What the exercise asks >> Below are records to be repeated exactly. Leave their pictures behind.

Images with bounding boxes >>
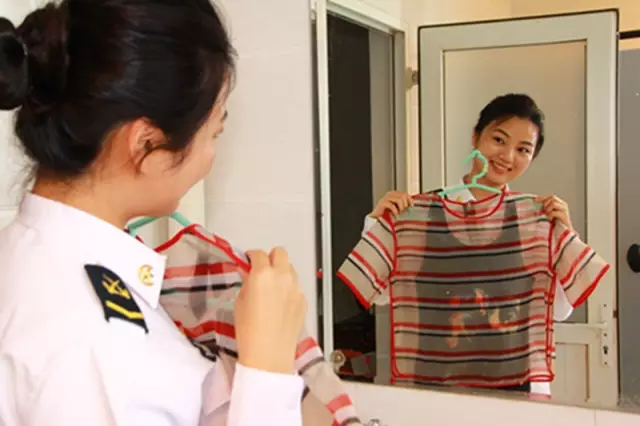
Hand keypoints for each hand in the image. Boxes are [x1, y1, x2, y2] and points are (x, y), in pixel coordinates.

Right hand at [235, 248, 306, 374]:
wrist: (268, 354)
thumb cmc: (250, 332)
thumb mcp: (240, 302)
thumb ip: (247, 282)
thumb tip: (250, 276)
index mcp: (263, 274)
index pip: (258, 253)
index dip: (251, 256)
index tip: (249, 260)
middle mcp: (282, 276)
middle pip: (280, 253)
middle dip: (271, 258)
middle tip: (263, 268)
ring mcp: (296, 287)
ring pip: (290, 268)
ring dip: (281, 272)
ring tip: (272, 288)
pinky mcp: (303, 299)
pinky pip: (296, 286)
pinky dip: (289, 288)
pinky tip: (280, 303)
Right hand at [370, 191, 412, 217]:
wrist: (377, 220)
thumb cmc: (387, 215)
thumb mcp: (397, 209)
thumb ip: (403, 205)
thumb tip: (411, 206)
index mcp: (394, 194)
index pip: (405, 193)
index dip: (410, 200)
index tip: (412, 206)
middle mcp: (390, 194)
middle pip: (403, 195)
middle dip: (405, 205)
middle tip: (403, 212)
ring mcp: (385, 198)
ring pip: (399, 199)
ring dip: (401, 208)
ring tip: (399, 214)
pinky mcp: (382, 203)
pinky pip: (392, 205)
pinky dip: (395, 211)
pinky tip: (395, 215)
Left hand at [535, 195, 572, 229]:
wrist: (564, 233)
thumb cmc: (556, 224)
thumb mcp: (550, 214)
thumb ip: (546, 208)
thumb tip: (536, 204)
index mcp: (560, 204)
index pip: (551, 197)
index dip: (542, 198)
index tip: (534, 200)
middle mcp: (563, 205)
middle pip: (553, 198)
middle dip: (545, 204)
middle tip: (543, 211)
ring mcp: (564, 210)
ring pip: (553, 203)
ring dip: (547, 209)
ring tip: (547, 215)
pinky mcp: (564, 216)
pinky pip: (554, 212)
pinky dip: (549, 215)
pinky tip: (550, 219)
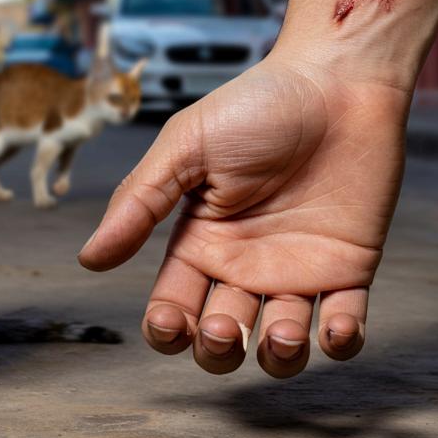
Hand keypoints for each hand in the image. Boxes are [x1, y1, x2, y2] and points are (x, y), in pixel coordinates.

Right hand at [78, 53, 409, 376]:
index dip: (167, 330)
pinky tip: (332, 329)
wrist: (338, 80)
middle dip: (218, 350)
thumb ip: (140, 202)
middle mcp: (245, 264)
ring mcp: (298, 270)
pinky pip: (344, 325)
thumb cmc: (259, 104)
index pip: (173, 307)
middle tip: (225, 328)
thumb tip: (89, 258)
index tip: (172, 324)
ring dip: (279, 357)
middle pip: (221, 339)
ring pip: (280, 346)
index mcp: (200, 240)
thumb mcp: (186, 146)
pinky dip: (340, 342)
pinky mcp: (349, 268)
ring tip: (281, 331)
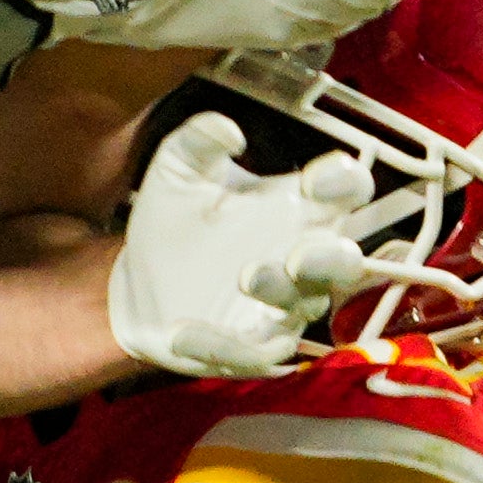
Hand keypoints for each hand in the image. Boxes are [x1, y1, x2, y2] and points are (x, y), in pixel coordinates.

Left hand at [105, 113, 411, 378]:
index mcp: (298, 206)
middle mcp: (301, 256)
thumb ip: (197, 142)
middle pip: (345, 261)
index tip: (319, 179)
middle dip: (331, 258)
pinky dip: (220, 344)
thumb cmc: (174, 221)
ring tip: (247, 275)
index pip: (346, 190)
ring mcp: (282, 306)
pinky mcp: (252, 347)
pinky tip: (183, 333)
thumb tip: (225, 129)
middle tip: (300, 254)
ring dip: (281, 292)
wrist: (136, 280)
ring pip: (305, 306)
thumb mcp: (177, 172)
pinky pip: (252, 353)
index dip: (345, 183)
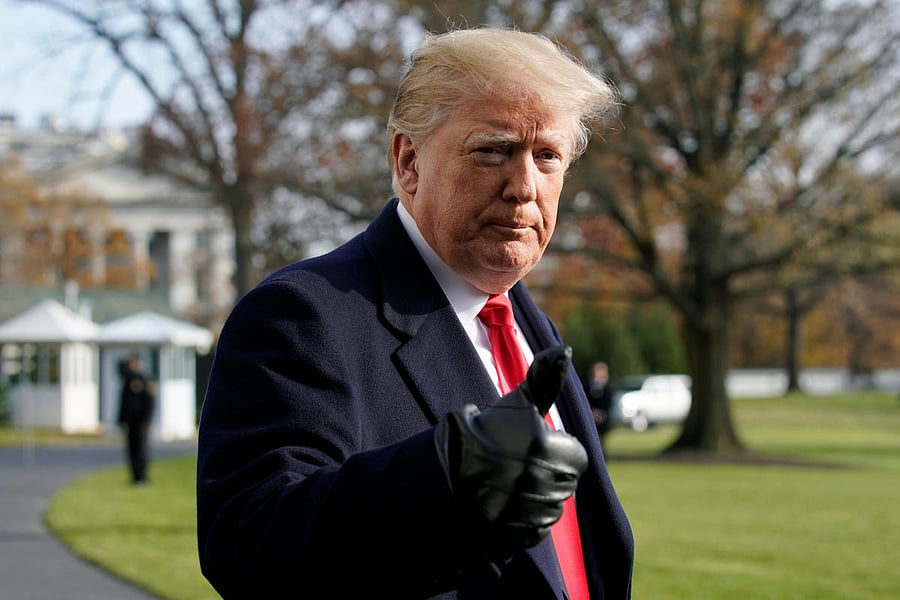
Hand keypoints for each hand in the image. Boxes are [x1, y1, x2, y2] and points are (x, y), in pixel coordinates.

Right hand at [434, 345, 587, 552]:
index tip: (530, 444)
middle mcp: (542, 483)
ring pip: (553, 508)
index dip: (556, 449)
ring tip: (507, 483)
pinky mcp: (515, 536)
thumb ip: (545, 377)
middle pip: (566, 483)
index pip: (577, 457)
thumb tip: (565, 350)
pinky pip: (537, 531)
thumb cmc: (483, 431)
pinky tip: (502, 505)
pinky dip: (523, 521)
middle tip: (516, 463)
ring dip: (537, 498)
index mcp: (547, 449)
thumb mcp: (516, 401)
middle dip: (548, 474)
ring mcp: (528, 512)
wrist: (439, 471)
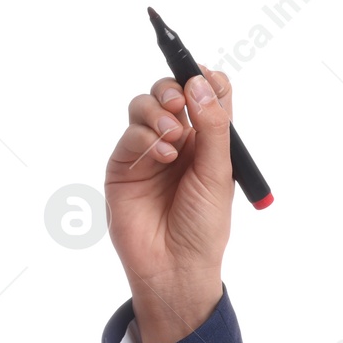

The answer >>
Hand keypoints for each hand in the image. Boxes are [x1, y1, x2, y2] and points are (x, y), in pixel coordinates.

Right hand at [235, 248, 306, 374]:
wrist: (268, 354)
thumb cmc: (250, 332)
thumb mcp: (240, 302)
thumb ip: (247, 282)
thumb tip: (250, 276)
index mcp: (263, 274)
index pip: (258, 253)
index dip: (251, 256)
index tip: (249, 260)
middle mcp: (282, 276)
middle pip: (280, 253)
middle dip: (271, 258)
middle tip: (263, 268)
ring mcp: (296, 287)
ring pip: (290, 268)
ring dip: (281, 272)
ring tip: (272, 288)
pinky mcp: (303, 299)
pinky pip: (296, 286)
pinky dip: (289, 288)
pinky tip: (280, 303)
Right hand at [370, 191, 412, 217]:
wrist: (377, 220)
thumb cmc: (387, 215)
thumb mcp: (397, 209)
thumb ip: (403, 205)
thumb tip: (411, 206)
index mcp: (394, 194)
index pip: (405, 193)
index dip: (410, 200)
index tip: (412, 206)
middle mcp: (390, 194)
middle pip: (403, 195)
middle dip: (405, 205)
middle tip: (403, 212)
ring mcp: (385, 198)
ring pip: (399, 199)
ring dip: (401, 208)
ring tip: (399, 214)
pinky mcp: (382, 203)
pinky pip: (392, 205)
pinky dip: (395, 211)
pinky tip: (395, 215)
Left hand at [535, 195, 572, 229]:
wrist: (564, 233)
thumb cmc: (556, 224)
thumb mcp: (550, 214)
thumb ip: (546, 208)
thumb tip: (536, 204)
index mcp: (560, 204)
index pip: (551, 197)
index dip: (542, 198)
index tip: (534, 200)
middle mcp: (563, 205)
middle pip: (553, 198)
middle dip: (545, 204)
middle tip: (543, 211)
ring mcp: (564, 210)
ring pip: (553, 203)
ring dip: (547, 209)
ring tip: (547, 215)
pinky mcp: (564, 216)
pinky pip: (554, 212)
pinky dip: (549, 215)
pinky tip: (550, 219)
Hand keypoints for each hand in the image. Boxes are [x1, y1, x2, y2] and points are (x, y), in pixel coordinates.

Right hand at [78, 53, 409, 376]:
index dip: (167, 330)
pinky tip: (332, 329)
wrist: (338, 80)
middle dip: (218, 350)
thumb ip: (140, 202)
middle mcp: (245, 264)
ring mcp: (298, 270)
pinky pip: (344, 325)
thumb cmc: (259, 104)
index pip: (173, 307)
middle tip: (225, 328)
thumb tip: (89, 258)
index tip: (172, 324)
ring dip: (279, 357)
middle pip: (221, 339)
ring pip: (280, 346)
index mcp: (200, 240)
thumb mcp: (186, 146)
pinky dip: (340, 342)
pinky mcp: (349, 268)
ring tip: (281, 331)
Hand keypoints for each hand in the image. Boxes are [x1, y1, x2, y2] and points are (x, y), in pixel coordinates.

Left hand at [105, 113, 411, 378]:
index mcp: (298, 206)
middle mcp: (301, 256)
thumb ip: (197, 142)
middle pip: (345, 261)
index tip: (319, 179)
middle dip: (331, 258)
pinky dip: (220, 344)
thumb cmc: (174, 221)
ring tip: (247, 275)
index pip: (346, 190)
ring mcp: (282, 306)
pinky mcp: (252, 347)
pinky tip: (183, 333)
thumb tip: (225, 129)
middle tip: (300, 254)
ring dip: (281, 292)
wrist: (136, 280)
ring pip: (305, 306)
thumb mcp: (177, 172)
pinky pip: (252, 353)
index dip: (345, 183)
Hand keypoints for each hand in the image. Boxes are [x1, y1, x2, y2] and points are (x, y), in pixel coordinates.

Right hand at [434, 345, 587, 552]:
index tip: (530, 444)
middle mcp: (542, 483)
ring pip: (553, 508)
index dip: (556, 449)
ring tip: (507, 483)
pinky mcp: (515, 536)
thumb ip: (545, 377)
middle pip: (566, 483)
index pip: (577, 457)
thumb tip: (565, 350)
pinky pip: (537, 531)
thumb cmc: (483, 431)
pinky tip: (502, 505)
pinky dip: (523, 521)
middle tip: (516, 463)
ring dip: (537, 498)
index mcp: (547, 449)
thumb mcp: (516, 401)
middle dip: (548, 474)
ring mcp: (528, 512)
wrist: (439, 471)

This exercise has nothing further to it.